- [Exercise details] Which lines in the listing below contain the string "International"? List each of them in full, treating uppercase and lowercase as different.

- [Material for this task]
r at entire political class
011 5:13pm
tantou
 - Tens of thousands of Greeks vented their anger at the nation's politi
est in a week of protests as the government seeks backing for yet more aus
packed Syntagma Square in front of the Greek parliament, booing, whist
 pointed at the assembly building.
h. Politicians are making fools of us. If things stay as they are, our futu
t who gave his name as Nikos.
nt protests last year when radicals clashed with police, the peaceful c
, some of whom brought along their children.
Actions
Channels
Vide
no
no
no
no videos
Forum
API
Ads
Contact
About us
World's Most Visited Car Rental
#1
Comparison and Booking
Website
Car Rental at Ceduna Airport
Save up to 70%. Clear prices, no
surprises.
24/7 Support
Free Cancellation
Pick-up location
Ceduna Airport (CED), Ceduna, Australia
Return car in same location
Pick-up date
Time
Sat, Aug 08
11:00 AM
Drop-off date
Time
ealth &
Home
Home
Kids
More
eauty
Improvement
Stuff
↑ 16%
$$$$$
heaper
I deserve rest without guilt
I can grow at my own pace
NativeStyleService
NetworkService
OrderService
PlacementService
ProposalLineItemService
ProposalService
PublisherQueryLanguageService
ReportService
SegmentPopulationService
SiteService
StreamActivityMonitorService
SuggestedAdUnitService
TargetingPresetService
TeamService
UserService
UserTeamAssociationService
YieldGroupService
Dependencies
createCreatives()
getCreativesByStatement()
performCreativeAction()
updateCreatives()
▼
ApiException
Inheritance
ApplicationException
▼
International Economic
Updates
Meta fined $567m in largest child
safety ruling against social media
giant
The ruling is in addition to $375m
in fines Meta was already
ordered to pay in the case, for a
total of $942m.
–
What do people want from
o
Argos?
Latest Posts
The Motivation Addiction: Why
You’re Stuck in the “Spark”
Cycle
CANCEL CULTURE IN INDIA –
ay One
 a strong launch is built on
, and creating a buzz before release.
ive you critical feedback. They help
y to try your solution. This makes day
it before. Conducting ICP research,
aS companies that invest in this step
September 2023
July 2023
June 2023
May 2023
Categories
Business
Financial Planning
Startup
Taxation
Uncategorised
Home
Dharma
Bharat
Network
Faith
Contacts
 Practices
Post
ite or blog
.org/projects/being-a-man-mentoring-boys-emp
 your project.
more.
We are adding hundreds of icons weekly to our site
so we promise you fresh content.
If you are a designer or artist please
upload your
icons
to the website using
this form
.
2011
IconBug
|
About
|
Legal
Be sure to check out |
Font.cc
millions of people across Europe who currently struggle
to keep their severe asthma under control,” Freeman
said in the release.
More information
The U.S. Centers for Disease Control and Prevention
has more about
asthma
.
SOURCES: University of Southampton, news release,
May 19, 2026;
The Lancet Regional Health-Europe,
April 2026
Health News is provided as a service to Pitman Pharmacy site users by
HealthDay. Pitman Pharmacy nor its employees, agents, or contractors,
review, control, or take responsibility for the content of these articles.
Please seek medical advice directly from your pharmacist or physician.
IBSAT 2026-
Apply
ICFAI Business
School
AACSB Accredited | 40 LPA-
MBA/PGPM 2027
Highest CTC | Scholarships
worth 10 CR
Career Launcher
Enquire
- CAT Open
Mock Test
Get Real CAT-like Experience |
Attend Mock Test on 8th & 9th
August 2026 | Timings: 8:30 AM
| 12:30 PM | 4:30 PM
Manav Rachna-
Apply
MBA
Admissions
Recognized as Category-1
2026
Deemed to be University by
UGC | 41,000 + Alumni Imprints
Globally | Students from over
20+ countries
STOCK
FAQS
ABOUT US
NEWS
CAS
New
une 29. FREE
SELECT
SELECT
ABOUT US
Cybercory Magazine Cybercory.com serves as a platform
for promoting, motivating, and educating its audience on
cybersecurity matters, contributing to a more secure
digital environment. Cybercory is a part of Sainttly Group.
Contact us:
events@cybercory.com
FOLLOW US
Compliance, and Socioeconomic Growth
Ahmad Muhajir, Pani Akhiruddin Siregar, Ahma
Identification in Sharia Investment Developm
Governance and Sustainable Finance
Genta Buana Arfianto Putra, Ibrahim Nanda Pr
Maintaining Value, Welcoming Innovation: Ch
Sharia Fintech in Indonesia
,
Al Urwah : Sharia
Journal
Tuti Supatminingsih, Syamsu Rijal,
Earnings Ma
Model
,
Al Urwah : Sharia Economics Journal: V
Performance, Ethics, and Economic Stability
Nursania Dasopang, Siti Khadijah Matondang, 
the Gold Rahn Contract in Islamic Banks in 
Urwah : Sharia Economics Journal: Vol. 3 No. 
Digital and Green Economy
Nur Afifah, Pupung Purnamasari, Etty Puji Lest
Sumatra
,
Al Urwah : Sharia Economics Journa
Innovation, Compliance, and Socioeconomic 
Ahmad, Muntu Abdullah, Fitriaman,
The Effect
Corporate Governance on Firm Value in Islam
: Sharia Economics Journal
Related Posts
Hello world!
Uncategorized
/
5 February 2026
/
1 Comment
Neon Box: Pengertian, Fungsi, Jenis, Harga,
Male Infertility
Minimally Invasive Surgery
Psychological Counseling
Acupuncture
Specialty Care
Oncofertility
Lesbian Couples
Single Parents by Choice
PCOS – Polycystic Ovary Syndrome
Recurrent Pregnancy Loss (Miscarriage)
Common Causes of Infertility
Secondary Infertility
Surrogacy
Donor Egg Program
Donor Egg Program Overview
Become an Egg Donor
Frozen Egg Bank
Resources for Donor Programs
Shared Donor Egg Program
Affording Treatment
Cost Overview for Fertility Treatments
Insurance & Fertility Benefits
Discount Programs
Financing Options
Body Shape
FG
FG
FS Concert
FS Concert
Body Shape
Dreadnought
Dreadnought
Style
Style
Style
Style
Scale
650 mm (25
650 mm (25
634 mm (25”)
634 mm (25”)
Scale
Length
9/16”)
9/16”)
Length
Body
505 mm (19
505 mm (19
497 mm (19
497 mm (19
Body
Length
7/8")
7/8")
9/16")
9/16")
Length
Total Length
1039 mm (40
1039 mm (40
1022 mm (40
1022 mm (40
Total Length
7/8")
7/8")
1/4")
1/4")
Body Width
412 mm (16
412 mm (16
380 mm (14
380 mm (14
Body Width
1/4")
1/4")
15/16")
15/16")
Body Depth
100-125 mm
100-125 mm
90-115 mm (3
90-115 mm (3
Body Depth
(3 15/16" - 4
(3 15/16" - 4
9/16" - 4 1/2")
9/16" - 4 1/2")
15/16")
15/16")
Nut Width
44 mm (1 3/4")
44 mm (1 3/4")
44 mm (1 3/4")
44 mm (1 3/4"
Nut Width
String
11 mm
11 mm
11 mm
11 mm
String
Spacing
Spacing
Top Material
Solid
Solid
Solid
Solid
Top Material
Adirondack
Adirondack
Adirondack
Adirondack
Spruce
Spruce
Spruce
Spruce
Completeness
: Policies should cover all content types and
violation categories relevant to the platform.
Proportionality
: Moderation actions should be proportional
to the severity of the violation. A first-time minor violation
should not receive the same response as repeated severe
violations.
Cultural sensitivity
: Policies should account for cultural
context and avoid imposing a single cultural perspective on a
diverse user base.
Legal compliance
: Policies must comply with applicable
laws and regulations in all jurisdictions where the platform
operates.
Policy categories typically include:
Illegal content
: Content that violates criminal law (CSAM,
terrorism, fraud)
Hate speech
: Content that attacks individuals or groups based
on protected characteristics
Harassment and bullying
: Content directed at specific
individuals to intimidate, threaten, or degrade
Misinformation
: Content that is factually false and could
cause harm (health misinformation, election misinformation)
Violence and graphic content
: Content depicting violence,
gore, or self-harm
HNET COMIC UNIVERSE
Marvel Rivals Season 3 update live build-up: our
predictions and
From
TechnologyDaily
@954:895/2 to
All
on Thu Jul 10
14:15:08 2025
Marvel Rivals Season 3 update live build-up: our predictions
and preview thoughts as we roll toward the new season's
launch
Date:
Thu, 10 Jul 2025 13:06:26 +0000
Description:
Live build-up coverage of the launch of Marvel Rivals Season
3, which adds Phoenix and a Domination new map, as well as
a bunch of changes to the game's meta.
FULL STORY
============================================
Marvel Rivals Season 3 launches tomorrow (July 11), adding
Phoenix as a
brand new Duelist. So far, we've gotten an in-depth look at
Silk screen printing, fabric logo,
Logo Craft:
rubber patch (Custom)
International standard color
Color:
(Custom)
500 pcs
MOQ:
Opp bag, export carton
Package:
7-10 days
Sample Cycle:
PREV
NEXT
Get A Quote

- [Exercise result]
International Economic
International standard color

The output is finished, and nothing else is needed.